Because we are responsible to our community, we have to adapt. We’ve pulled back on the “visible” AI images because the “distraction” isn’t worth the engagement. We’d rather have a quiet comment section than a moral crusade over a picture of a pint glass.
Behind the Curtain: The Choice That Isn’t One
But here is the hard truth: To stay competitive as a business, we have to use AI. In most cases, it’s not even a choice we make—it’s the water we swim in.
I use QuickBooks for our accounting. Every single day, AI algorithms are categorizing our expenses, identifying trends, and predicting our cash flow. I use Square for our Point of Sale. It uses AI for data analysis, sales records, and searching. If you have an issue with a transaction from a month ago, I can find it and fix it in under a minute thanks to Square AI, which allows me to tell the system exactly what I am looking for without a filtered search or manual hunting.
I didn’t “install” an AI to do these things. They are baked into the services I pay for just to keep the doors open. I literally have no choice but to use them.
And frankly, it feels a little gross that every business you touch uses it—and they might not even know it. But it’s here. Unless you are sitting in a yurt most of your day, there is a good chance that almost everything you interact with that is web-enabled is using some sort of AI.
It feels like we are being forced to hide the very tools that allow us to survive, while the giants use them openly to replace human labor with code. We are using AI to try and drive business that supports local jobs, while the massive corporations are using it to eliminate them.
The Coming Rationalization
We are currently at the tip of the spear. AI will change the landscape for all businesses—small and large—massively over the next 24 months.
I don’t know if most small business owners see the “rationalization” that is coming. The transition is going to be ugly. Large corporations will continue to use it to optimize their margins and “efficiently” replace human labor. Meanwhile, small business owners are being shamed for using it to simply look professional on a Facebook page.

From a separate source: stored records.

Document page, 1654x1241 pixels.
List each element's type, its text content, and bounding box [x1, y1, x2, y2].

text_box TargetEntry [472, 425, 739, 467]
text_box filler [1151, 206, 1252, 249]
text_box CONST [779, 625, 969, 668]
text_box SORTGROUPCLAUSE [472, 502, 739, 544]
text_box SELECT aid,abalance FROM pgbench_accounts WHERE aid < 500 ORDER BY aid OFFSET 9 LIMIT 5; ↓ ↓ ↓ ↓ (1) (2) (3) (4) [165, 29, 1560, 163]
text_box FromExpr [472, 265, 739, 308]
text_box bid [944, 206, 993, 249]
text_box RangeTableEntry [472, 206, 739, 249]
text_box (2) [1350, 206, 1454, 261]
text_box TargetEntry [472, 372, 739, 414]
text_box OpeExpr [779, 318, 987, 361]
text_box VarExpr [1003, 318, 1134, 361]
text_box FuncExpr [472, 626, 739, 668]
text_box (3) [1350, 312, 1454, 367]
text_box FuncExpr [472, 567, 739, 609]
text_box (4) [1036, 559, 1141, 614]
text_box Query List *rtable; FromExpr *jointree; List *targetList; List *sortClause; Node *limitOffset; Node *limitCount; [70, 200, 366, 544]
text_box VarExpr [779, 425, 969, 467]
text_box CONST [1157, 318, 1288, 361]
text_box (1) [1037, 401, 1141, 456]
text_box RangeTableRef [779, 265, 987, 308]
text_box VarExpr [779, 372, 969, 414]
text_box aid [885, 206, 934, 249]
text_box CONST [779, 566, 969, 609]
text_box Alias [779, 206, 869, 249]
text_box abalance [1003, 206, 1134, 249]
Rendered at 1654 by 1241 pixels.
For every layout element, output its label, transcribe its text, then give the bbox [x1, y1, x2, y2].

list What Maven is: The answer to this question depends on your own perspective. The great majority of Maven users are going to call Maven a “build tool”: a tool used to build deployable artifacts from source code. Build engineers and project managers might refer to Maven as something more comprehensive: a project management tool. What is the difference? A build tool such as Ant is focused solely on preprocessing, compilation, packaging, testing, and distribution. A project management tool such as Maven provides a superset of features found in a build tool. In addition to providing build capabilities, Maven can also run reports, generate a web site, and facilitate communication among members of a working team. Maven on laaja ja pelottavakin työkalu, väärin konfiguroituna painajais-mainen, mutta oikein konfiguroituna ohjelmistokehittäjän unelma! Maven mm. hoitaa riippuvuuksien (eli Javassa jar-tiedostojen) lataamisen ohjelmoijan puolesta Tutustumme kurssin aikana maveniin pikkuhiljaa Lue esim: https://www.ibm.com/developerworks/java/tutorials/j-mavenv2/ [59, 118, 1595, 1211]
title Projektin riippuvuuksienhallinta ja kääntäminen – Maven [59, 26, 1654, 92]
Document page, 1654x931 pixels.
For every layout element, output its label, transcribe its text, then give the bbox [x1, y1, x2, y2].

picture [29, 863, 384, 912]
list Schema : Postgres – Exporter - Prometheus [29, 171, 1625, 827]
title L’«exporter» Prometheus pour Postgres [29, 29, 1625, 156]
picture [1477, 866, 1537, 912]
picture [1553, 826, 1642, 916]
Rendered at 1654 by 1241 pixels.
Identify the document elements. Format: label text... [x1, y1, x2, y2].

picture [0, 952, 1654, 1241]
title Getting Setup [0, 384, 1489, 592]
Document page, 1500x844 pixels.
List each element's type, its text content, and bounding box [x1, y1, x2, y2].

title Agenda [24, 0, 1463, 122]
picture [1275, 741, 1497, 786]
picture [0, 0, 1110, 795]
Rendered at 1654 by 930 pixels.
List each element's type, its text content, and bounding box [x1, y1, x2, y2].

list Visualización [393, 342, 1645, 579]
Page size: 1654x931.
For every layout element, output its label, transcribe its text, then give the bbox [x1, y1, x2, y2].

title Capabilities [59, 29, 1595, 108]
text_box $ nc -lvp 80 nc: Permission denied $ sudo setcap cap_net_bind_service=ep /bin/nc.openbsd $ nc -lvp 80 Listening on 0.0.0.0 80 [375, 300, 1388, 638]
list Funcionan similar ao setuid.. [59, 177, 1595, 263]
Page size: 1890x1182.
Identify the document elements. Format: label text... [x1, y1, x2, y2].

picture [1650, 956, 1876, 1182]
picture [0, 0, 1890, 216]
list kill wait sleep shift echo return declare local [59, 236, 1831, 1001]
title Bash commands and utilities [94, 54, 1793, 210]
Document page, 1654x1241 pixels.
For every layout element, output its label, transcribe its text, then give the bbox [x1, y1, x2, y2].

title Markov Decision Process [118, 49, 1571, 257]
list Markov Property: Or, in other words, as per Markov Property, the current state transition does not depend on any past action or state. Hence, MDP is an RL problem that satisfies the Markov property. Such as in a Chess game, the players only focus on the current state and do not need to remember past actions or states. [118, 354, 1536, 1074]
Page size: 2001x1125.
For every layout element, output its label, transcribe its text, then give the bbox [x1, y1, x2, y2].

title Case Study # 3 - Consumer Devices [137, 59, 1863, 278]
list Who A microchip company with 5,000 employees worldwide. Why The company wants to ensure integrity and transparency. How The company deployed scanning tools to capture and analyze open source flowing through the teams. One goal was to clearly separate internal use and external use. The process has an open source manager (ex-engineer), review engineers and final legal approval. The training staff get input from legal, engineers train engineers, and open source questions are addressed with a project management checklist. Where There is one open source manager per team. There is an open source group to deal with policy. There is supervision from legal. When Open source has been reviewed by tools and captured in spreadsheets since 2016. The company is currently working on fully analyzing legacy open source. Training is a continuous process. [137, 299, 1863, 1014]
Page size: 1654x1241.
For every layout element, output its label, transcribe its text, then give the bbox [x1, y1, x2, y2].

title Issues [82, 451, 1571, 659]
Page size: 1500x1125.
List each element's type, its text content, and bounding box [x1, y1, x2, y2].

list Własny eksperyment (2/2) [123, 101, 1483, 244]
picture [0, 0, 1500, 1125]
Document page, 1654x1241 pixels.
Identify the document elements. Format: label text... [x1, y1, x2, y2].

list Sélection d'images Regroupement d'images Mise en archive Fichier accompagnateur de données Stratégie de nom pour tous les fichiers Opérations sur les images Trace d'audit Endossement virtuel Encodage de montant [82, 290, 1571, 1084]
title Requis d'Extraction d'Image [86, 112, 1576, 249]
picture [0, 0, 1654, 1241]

To survive, we have to be smarter, faster, and more efficient than the giants. We have to use the tech. But if the double standard holds, the small business of the future will be a paradox: A facade of “artisan” hand-crafted simplicity on the outside, and a highly-optimized, AI-driven machine on the inside.
We’ll be using the tech to keep the lights on—just like every other business, whether they know it or not—we just won’t be talking about it in the comment section.
Micro Brews. Macro Views.
Dave




The amount of times I nodded my head in agreement to this post is embarrassing. Great insight. I hope we are all able to see the true benefit of AI soon.